▶ [Supplied data]
- - - - - - -

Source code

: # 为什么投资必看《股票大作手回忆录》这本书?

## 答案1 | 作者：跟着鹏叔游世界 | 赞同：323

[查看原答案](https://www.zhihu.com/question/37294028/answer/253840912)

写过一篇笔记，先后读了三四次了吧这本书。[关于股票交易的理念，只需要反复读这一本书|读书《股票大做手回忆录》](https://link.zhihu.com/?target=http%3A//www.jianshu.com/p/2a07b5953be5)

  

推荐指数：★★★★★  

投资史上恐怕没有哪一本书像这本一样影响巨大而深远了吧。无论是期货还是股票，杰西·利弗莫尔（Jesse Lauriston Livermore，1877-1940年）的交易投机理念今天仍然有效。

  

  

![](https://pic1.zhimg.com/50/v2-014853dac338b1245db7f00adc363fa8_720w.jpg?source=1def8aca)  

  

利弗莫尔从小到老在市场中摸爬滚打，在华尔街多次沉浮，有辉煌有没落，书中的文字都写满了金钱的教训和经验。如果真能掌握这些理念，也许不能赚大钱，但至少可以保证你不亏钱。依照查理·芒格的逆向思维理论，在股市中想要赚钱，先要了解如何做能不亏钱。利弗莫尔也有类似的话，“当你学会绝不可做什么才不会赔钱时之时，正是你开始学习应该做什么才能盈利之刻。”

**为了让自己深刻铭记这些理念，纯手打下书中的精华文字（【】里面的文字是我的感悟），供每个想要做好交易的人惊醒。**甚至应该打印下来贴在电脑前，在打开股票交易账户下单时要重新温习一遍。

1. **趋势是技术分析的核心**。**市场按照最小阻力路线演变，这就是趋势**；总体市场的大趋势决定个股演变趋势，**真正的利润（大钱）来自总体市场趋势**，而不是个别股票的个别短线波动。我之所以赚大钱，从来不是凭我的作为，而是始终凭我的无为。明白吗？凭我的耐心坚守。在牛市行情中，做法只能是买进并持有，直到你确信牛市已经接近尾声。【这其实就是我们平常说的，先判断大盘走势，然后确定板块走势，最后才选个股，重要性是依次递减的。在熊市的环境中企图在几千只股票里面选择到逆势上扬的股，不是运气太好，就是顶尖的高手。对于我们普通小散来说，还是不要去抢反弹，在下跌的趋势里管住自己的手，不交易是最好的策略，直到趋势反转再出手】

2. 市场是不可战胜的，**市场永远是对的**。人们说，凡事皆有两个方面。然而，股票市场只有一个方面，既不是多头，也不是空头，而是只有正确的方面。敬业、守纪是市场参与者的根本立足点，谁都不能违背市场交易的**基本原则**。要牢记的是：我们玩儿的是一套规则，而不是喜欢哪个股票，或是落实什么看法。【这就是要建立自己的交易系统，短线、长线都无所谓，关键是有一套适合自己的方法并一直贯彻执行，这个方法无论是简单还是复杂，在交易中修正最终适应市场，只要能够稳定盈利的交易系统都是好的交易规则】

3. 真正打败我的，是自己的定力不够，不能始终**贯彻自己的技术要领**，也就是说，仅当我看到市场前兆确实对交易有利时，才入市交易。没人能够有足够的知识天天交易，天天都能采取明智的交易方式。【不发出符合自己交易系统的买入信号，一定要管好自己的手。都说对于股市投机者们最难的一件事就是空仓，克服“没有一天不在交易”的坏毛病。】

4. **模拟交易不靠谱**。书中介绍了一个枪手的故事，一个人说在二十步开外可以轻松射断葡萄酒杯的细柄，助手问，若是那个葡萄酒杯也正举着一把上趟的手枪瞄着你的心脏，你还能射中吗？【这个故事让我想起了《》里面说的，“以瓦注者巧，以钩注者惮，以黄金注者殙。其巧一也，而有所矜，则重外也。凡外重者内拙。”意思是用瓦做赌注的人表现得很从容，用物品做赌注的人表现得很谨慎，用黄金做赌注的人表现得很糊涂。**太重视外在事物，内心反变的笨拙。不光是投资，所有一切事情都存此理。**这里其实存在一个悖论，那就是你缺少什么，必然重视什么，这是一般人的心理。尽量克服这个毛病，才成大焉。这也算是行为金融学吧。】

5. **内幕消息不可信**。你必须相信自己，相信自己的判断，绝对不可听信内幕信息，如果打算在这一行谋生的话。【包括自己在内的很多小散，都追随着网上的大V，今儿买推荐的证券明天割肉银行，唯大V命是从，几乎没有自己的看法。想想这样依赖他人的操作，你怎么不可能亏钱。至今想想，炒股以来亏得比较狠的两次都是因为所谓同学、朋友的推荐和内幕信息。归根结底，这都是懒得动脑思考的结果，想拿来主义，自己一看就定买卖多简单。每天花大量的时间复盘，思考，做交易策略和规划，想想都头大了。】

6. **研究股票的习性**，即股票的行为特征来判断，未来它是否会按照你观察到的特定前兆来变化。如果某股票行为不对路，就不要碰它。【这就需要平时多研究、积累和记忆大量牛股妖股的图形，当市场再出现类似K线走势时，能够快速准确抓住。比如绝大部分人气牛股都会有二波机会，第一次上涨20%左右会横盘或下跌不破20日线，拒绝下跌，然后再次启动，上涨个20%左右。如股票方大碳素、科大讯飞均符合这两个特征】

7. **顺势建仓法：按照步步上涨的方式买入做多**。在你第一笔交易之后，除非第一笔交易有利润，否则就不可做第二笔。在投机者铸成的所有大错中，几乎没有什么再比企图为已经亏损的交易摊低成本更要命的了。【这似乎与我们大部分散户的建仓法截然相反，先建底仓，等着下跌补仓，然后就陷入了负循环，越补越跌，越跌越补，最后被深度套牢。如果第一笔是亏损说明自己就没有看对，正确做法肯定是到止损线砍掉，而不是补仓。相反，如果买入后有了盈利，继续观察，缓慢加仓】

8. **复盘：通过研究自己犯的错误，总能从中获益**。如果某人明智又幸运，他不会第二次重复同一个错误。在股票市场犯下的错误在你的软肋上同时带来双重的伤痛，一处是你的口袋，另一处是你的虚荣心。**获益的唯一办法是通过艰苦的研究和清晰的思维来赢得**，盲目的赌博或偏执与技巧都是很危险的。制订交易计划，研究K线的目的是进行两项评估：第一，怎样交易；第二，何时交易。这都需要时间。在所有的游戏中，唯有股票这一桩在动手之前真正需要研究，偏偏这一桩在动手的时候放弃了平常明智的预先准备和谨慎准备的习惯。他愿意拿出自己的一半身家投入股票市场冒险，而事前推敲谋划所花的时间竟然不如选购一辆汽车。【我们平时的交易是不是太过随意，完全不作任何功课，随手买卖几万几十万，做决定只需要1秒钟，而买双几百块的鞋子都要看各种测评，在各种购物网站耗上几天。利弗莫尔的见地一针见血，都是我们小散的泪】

- - - - - - -

▶ [Description of the task] Every record must be transcribed precisely, down to the last character.

▶ [Exercise solution]
Source code

: # 为什么投资必看《股票大作手回忆录》这本书?

## 答案1 | 作者：跟着鹏叔游世界 | 赞同：323

[查看原答案](https://www.zhihu.com/question/37294028/answer/253840912)

写过一篇笔记，先后读了三四次了吧这本书。[关于股票交易的理念，只需要反复读这一本书|读书《股票大做手回忆录》](https://link.zhihu.com/?target=http%3A//www.jianshu.com/p/2a07b5953be5)

  

推荐指数：★★★★★  

投资史上恐怕没有哪一本书像这本一样影响巨大而深远了吧。无论是期货还是股票，杰西·利弗莫尔（Jesse Lauriston Livermore，1877-1940年）的交易投机理念今天仍然有效。

  

  

![](https://pic1.zhimg.com/50/v2-014853dac338b1245db7f00adc363fa8_720w.jpg?source=1def8aca)  

  

利弗莫尔从小到老在市场中摸爬滚打，在华尔街多次沉浮，有辉煌有没落，书中的文字都写满了金钱的教训和经验。如果真能掌握这些理念，也许不能赚大钱，但至少可以保证你不亏钱。依照查理·芒格的逆向思维理论，在股市中想要赚钱，先要了解如何做能不亏钱。利弗莫尔也有类似的话，“当你学会绝不可做什么才不会赔钱时之时，正是你开始学习应该做什么才能盈利之刻。”

**为了让自己深刻铭记这些理念，纯手打下书中的精华文字（【】里面的文字是我的感悟），供每个想要做好交易的人惊醒。**甚至应该打印下来贴在电脑前，在打开股票交易账户下单时要重新温习一遍。

1. **趋势是技术分析的核心**。**市场按照最小阻力路线演变，这就是趋势**；总体市场的大趋势决定个股演变趋势，**真正的利润（大钱）来自总体市场趋势**，而不是个别股票的个别短线波动。我之所以赚大钱，从来不是凭我的作为，而是始终凭我的无为。明白吗？凭我的耐心坚守。在牛市行情中，做法只能是买进并持有，直到你确信牛市已经接近尾声。【这其实就是我们平常说的，先判断大盘走势，然后确定板块走势，最后才选个股，重要性是依次递减的。在熊市的环境中企图在几千只股票里面选择到逆势上扬的股，不是运气太好，就是顶尖的高手。对于我们普通小散来说，还是不要去抢反弹，在下跌的趋势里管住自己的手，不交易是最好的策略，直到趋势反转再出手】

2. 市场是不可战胜的，**市场永远是对的**。人们说，凡事皆有两个方面。然而，股票市场只有一个方面，既不是多头，也不是空头，而是只有正确的方面。敬业、守纪是市场参与者的根本立足点，谁都不能违背市场交易的**基本原则**。要牢记的是：我们玩儿的是一套规则，而不是喜欢哪个股票，或是落实什么看法。【这就是要建立自己的交易系统，短线、长线都无所谓，关键是有一套适合自己的方法并一直贯彻执行，这个方法无论是简单还是复杂，在交易中修正最终适应市场，只要能够稳定盈利的交易系统都是好的交易规则】

3. 真正打败我的，是自己的定力不够，不能始终**贯彻自己的技术要领**，也就是说，仅当我看到市场前兆确实对交易有利时，才入市交易。没人能够有足够的知识天天交易，天天都能采取明智的交易方式。【不发出符合自己交易系统的买入信号，一定要管好自己的手。都说对于股市投机者们最难的一件事就是空仓，克服“没有一天不在交易”的坏毛病。】

4. **模拟交易不靠谱**。书中介绍了一个枪手的故事，一个人说在二十步开外可以轻松射断葡萄酒杯的细柄，助手问，若是那个葡萄酒杯也正举着一把上趟的手枪瞄着你的心脏，你还能射中吗？【这个故事让我想起了《》里面说的，“以瓦注者巧，以钩注者惮，以黄金注者殙。其巧一也，而有所矜，则重外也。凡外重者内拙。”意思是用瓦做赌注的人表现得很从容，用物品做赌注的人表现得很谨慎，用黄金做赌注的人表现得很糊涂。**太重视外在事物，内心反变的笨拙。不光是投资，所有一切事情都存此理。**这里其实存在一个悖论，那就是你缺少什么，必然重视什么，这是一般人的心理。尽量克服这个毛病，才成大焉。这也算是行为金融学吧。】

5. **内幕消息不可信**。你必须相信自己，相信自己的判断，绝对不可听信内幕信息，如果打算在这一行谋生的话。【包括自己在内的很多小散，都追随着网上的大V，今儿买推荐的证券明天割肉银行，唯大V命是从，几乎没有自己的看法。想想这样依赖他人的操作，你怎么不可能亏钱。至今想想，炒股以来亏得比较狠的两次都是因为所谓同学、朋友的推荐和内幕信息。归根结底，这都是懒得动脑思考的结果，想拿来主义，自己一看就定买卖多简单。每天花大量的时间复盘，思考，做交易策略和规划，想想都头大了。】

6. **研究股票的习性**，即股票的行为特征来判断，未来它是否会按照你观察到的特定前兆来变化。如果某股票行为不对路，就不要碰它。【这就需要平时多研究、积累和记忆大量牛股妖股的图形，当市场再出现类似K线走势时，能够快速准确抓住。比如绝大部分人气牛股都会有二波机会，第一次上涨20%左右会横盘或下跌不破20日线，拒绝下跌，然后再次启动，上涨个20%左右。如股票方大碳素、科大讯飞均符合这两个特征】

7. **顺势建仓法：按照步步上涨的方式买入做多**。在你第一笔交易之后，除非第一笔交易有利润，否则就不可做第二笔。在投机者铸成的所有大错中，几乎没有什么再比企图为已经亏损的交易摊低成本更要命的了。【这似乎与我们大部分散户的建仓法截然相反，先建底仓，等着下跌补仓，然后就陷入了负循环，越补越跌，越跌越补，最后被深度套牢。如果第一笔是亏损说明自己就没有看对，正确做法肯定是到止损线砍掉，而不是补仓。相反，如果买入后有了盈利，继续观察，缓慢加仓】

8. **复盘：通过研究自己犯的错误，总能从中获益**。如果某人明智又幸运，他不会第二次重复同一个错误。在股票市场犯下的错误在你的软肋上同时带来双重的伤痛，一处是你的口袋，另一处是你的虚荣心。**获益的唯一办法是通过艰苦的研究和清晰的思维来赢得**，盲目的赌博或偏执与技巧都是很危险的。制订交易计划，研究K线的目的是进行两项评估：第一，怎样交易；第二，何时交易。这都需要时间。在所有的游戏中，唯有股票这一桩在动手之前真正需要研究，偏偏这一桩在动手的时候放弃了平常明智的预先准备和谨慎准备的习惯。他愿意拿出自己的一半身家投入股票市场冒险，而事前推敲谋划所花的时间竟然不如选购一辆汽车。【我们平时的交易是不是太过随意，完全不作任何功课，随手买卖几万几十万，做决定只需要1秒钟，而买双几百块的鞋子都要看各种测评，在各种购物网站耗上几天。利弗莫尔的见地一针见血，都是我们小散的泪】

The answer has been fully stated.